* _Text segment_:
= Beginning of Section =
# Do you get gay/lesbian/bi horses??



## TheAQHAGirl (Aug 10, 2012)

Its a dominance thing. 

We had a mare at our old barn who would mount another mare. Its just a dominance thing.

Cows do it too.


----------



## GotaDunQH (Feb 13, 2011)

My horse is a metrosexual, I swear. At first I thought he was gay, because he HATES mare and prefers geldings. Well, I should say...he hates ALL horses, gets turned out alone...but he seems to be more interested in the guys than the gals. He LOVES to be brushed and clipped, including his ears. Pees and poops in one spot both in his stall and his paddock, does not like to get dirty...we get my drift.


----------



## waresbear (Jun 18, 2011)

^^^^Metrosexual:rofl:! My one gelding who was a breeding stallion until he was 10 yrs old, now hates mares! When he was a stallion, he hated geldings, now that's all he regards as friends, he isn't into anything sexual anymore, been there, done that, knows the difference. Well technically, he really doesn't like any other horses at all other than his son he is pastured with, he ignores other geldings as if they don't exist and pins his ears at mares, even his own daughter, and she hated his guts. She would have loved to give him a good kick if she ever got a chance, but was in love with her brother & vice versa.


----------



## WSArabians (Apr 14, 2008)

I used to have a gorgeous 16hh real studly looking gelding that romanced other geldings but not mares. The worst was his neigh. He had a really 'queer' neigh. Bad enough the entire arena burst out laughing and I almost left in shame. 
Super fun horse though!


----------



## lilruffian (Jun 28, 2010)

It's not the same thing as being homosexual, bi or strait with humans. Animals are alot simpler when it comes to attractions and emotions. They have a breeding instinct and sometimes it is just stronger in others. There are stallions out there who wont breed or cannot figure it out and there are stallions out there that will try and mount anything.
When it comes to mares, some will flirt with any horse when they are in heat but hormones can mess them up and often times when you see a horse mounting another it is purely a dominance thing.
Also, some horses just really like other horses and will nicker and sniff them like crazy, no matter the gender. They don't find one gender more "attractive" than another. A horse is a horse and their scent and hormones tell them apart.
= End of Section =
* _Exercise set_:
1) In the forum thread about gay horses, until what age was waresbear's gelding a breeding stallion?
2) Carry on the forum thread about gay horses from the point where it stops.

* _Study material_:
= Beginning of Section =
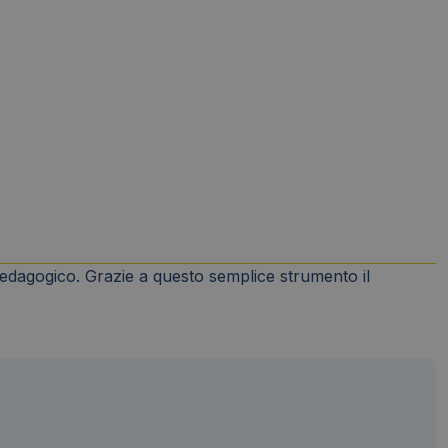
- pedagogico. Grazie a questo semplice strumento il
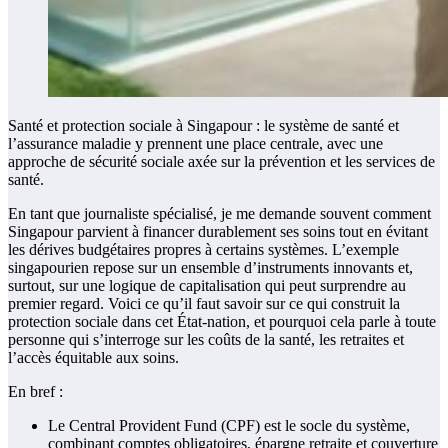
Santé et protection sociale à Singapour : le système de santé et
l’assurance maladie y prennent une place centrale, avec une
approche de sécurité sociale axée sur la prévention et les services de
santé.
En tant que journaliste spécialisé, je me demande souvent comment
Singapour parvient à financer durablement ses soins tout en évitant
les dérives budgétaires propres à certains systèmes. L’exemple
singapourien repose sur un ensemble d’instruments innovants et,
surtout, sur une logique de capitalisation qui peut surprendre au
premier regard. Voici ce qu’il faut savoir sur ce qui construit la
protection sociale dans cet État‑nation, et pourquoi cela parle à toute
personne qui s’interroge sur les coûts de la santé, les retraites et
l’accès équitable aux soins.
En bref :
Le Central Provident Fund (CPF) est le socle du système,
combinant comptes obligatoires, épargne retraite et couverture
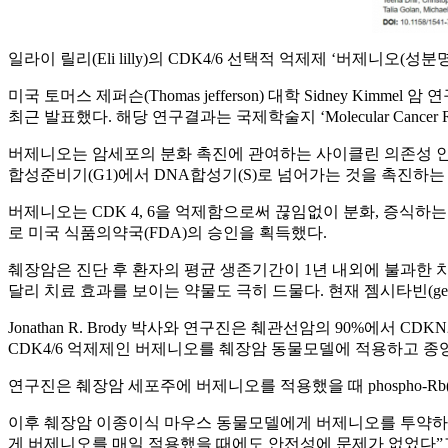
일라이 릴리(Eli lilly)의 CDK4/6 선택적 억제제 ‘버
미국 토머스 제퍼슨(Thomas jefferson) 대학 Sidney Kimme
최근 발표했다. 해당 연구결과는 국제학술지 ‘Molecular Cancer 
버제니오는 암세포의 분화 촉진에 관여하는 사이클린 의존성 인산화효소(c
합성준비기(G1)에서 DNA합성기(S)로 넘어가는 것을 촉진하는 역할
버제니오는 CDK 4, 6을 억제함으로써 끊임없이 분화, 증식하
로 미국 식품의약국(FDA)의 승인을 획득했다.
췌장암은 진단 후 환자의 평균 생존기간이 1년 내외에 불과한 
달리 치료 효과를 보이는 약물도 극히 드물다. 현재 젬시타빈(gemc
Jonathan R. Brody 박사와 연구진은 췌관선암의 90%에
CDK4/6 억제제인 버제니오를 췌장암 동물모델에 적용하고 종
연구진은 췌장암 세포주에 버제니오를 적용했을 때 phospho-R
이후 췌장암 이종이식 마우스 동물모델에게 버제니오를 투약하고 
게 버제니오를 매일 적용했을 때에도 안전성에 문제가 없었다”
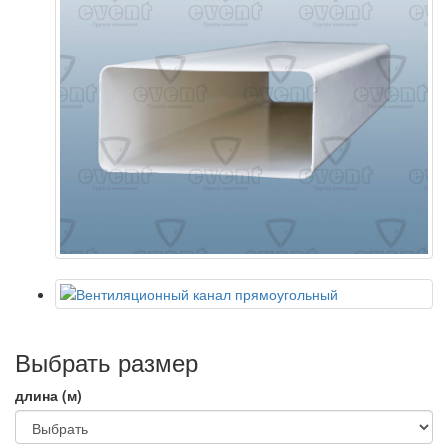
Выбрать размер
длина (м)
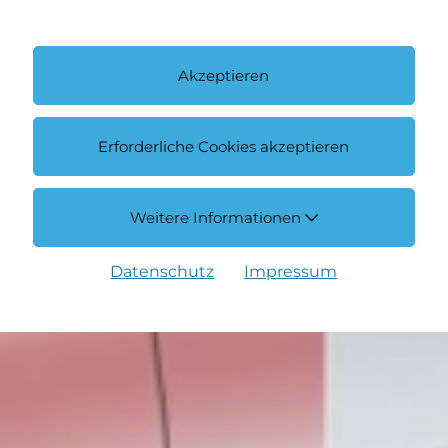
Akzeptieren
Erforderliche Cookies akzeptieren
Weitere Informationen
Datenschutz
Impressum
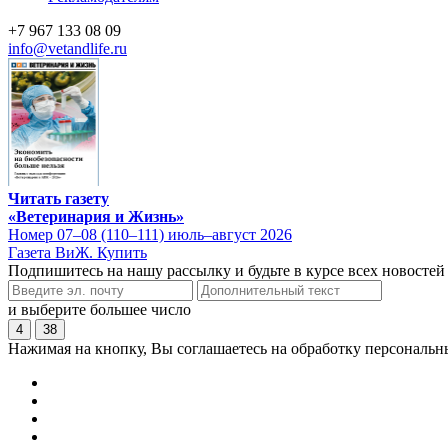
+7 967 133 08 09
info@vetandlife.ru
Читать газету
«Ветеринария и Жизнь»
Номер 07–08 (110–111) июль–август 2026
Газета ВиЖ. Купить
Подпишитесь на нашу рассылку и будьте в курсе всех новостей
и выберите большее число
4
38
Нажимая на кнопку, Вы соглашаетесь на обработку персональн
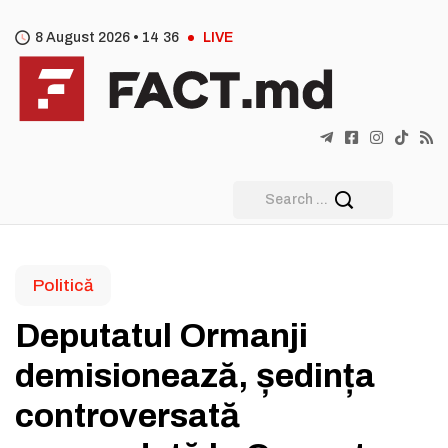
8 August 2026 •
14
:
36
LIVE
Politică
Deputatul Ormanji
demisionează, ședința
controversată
= End of Section =
* _Answers provided_:
1) He was a breeding stallion until he was 10 years old.

2)
----------



## MangoRoX87 (Oct 19, 2009)

I find this interesting...I've seen my dogs do this..but never a horse 
_Posted via Mobile Device_


----------



## rookie (May 14, 2012)

I don't know if penguins can be gay than so can horses. I swear my mare putts from the rough, if you know what I mean. She loves this other mare, does not care for geldings but will move heaven and earth to be with her "girlfriend".


----------



## Tofu (Sep 30, 2012)

This thread make me laugh. 
I'm learning more and more about horses by the minute.


----------



## QOS (Dec 8, 2008)

Horses are just plain funny sometimes. My friend Sue has a mare that is totally in love with my cousin's gelding Elan. She doesn't give Biscuit the time of day but will squirt/squeal, fling her tail up like a wild woman around Elan. Earlier this year she was peeing/squirting/squealing while swinging her tail like a fan - oh yeah, I got a good dose of Premarine that day. Dang...just what I wanted - to be pee'd on by a crazy mare!


----------



## riccil0ve (Mar 28, 2009)

I'm sure they can be, but I don't think it's necessarily the same thing as it is with humans.

I worked at a barn with a little Hackney mare, Fancy. She absolutely HATED all the horses except one Appaloosa mare, Lea. Fancy loved Lea. When Lea walked by, you couldn't get Fancy to pay attention to you at all. She'd stop and stare and make lovey eyes and call to her and she so desperately wanted to be with her. When she was in heat, she'd wink at her constantly. You couldn't bring her into the crossties because she could see Lea from them, you had to get her ready in her stall. I firmly believe little Fancy was a ***** pony with a thing for voluptuous Appy's. =]


----------



## FeatheredFeet (Jan 27, 2010)

Animals just do not think like humans, so we cannot consider them gay, straight or bi.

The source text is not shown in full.